ADHA: A Benchmark for Recognizing Adverbs describing Human Actions in Videos

Who are we

We are part of the video understanding group within the Machine Vision and Intelligence Group at SJTU. We work on making AI to understand video faster and more intelligently. Our long-term technology mission is to subvert the computer vision from pattern recognition to real AI, making AI more like human.
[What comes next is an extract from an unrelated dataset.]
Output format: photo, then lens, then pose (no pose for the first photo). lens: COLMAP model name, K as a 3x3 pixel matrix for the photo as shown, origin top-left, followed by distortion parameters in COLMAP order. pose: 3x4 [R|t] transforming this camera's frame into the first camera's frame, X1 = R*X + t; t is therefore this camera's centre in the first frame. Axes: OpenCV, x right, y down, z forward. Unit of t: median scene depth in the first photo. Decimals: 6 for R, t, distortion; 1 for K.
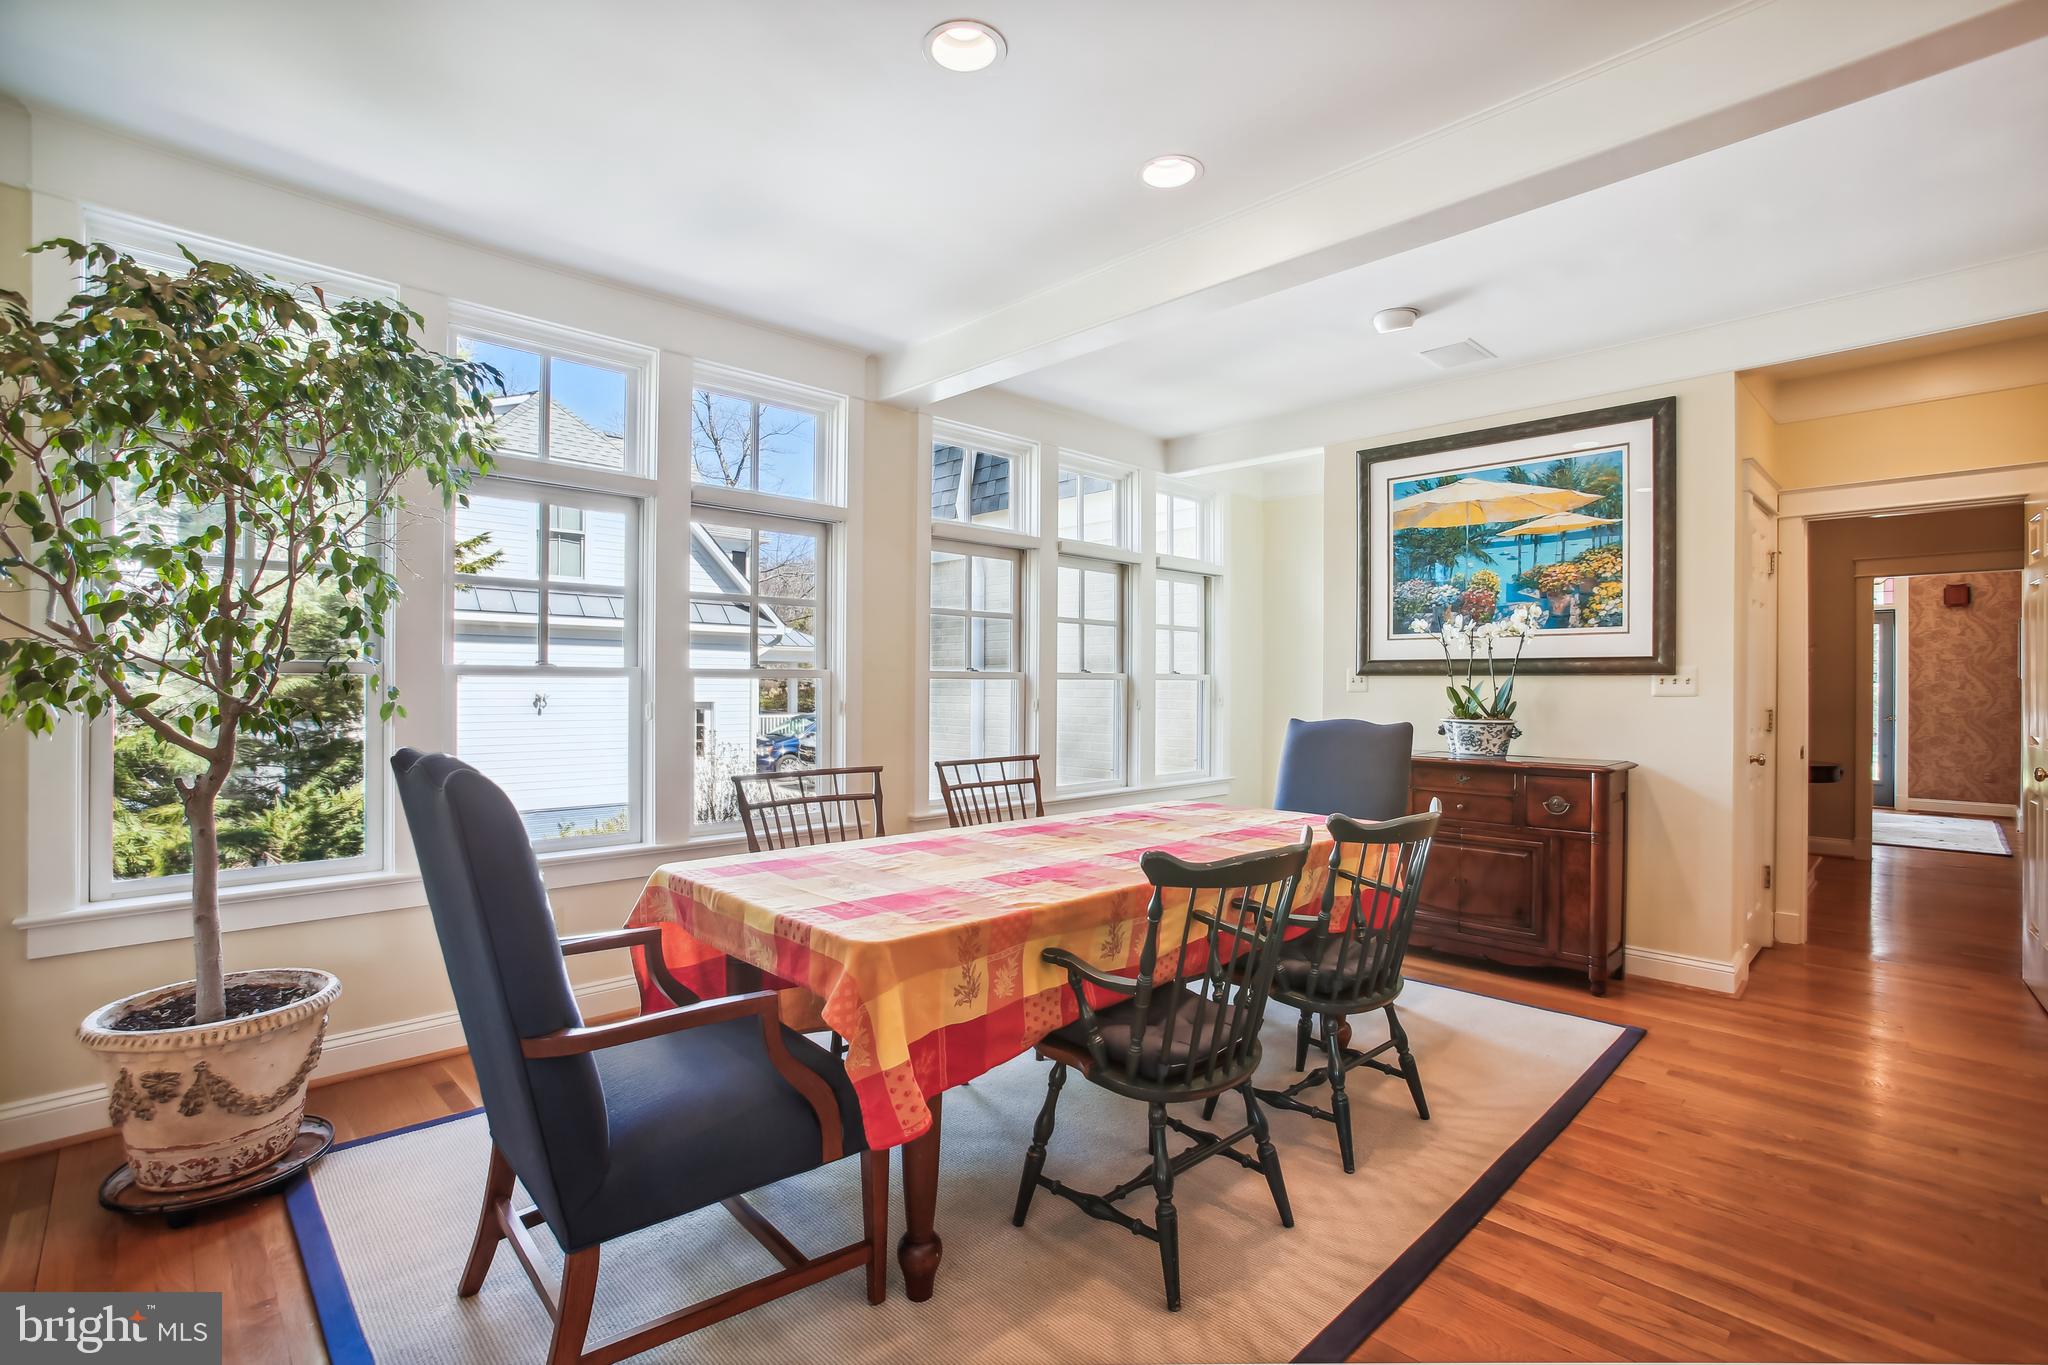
lens RADIAL K [[953.7, 0, 1027.3], [0, 953.7, 685.9], [0, 0, 1]] dist [-0.067936, 0.033432]
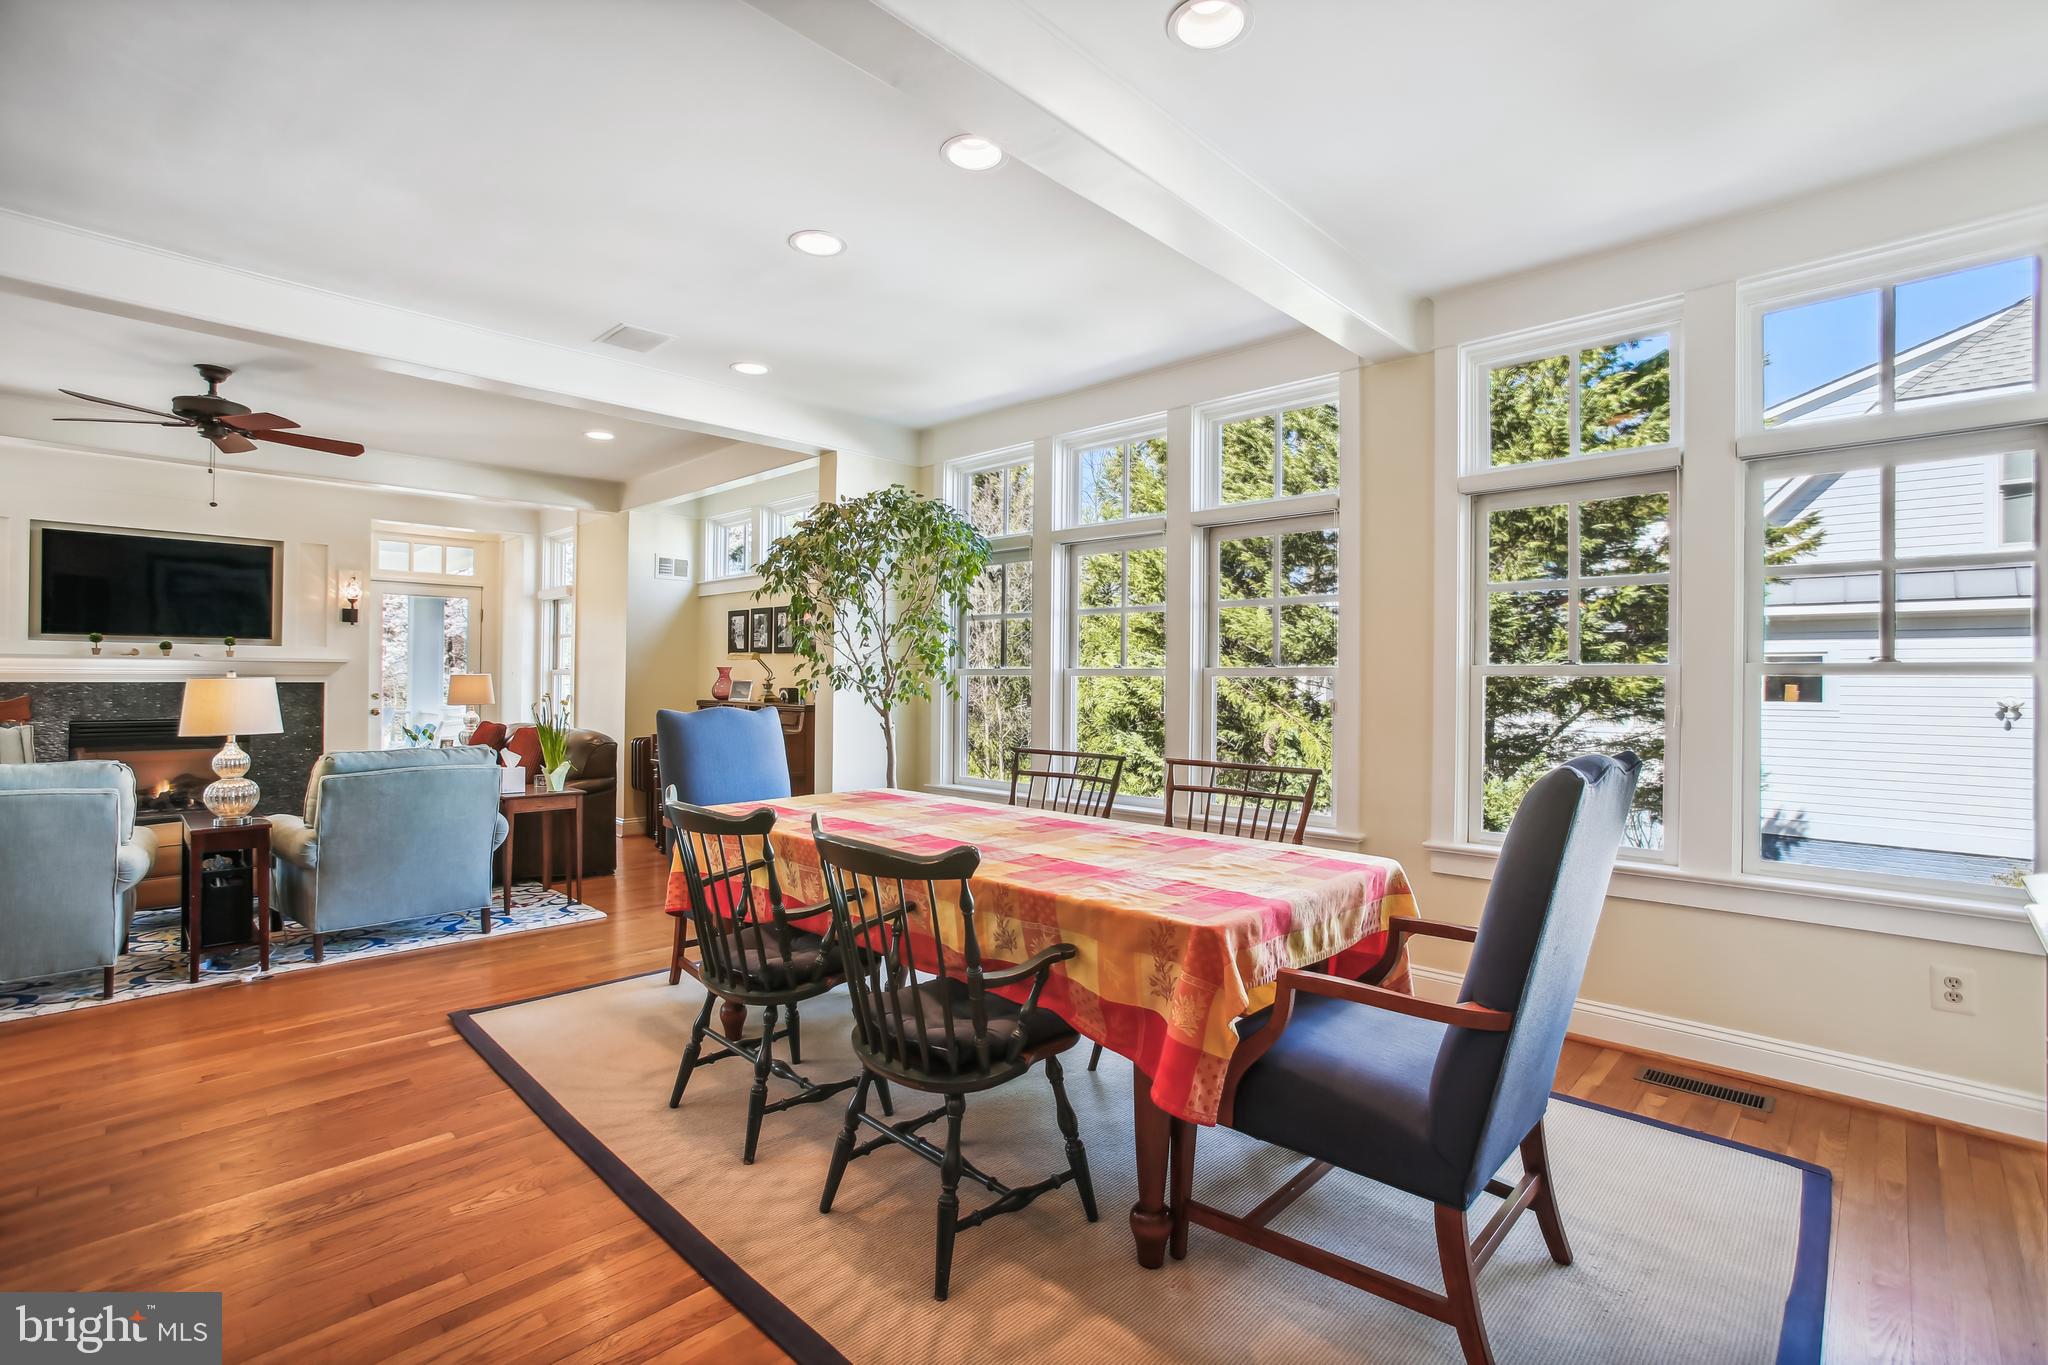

This dataset is the first step to approach the human level pattern recognition: Adverb recognition. If we can teach an AI to understand adverbs of an action, it implies that the AI can understand the attitude and mood of the action player, which is necessary for interactive robots. We also believe this is the preliminary work to make AI understand the purpose and the intent behind actions. Unlike action recognition, HAAs describe the conceptions with very sensitive visual patterns that are difficult to recognize. For example, is the drinking people happy or sad; Is the hand shaking an expression of excitement or politeness? Extensive experiments show that understanding adverb is very challenging for current state-of-the-art deep learning architecture. Note that in the topic of image captioning, adverb may be included in the language material. However, on one hand, they don’t take adverb as a target. On the other hand, we believe adverb recognition will be one of the important tools to further advance the topic of image captioning. Our paper describes more about the dataset such as the collection and annotation methods. The paper will soon be released on ArXiv.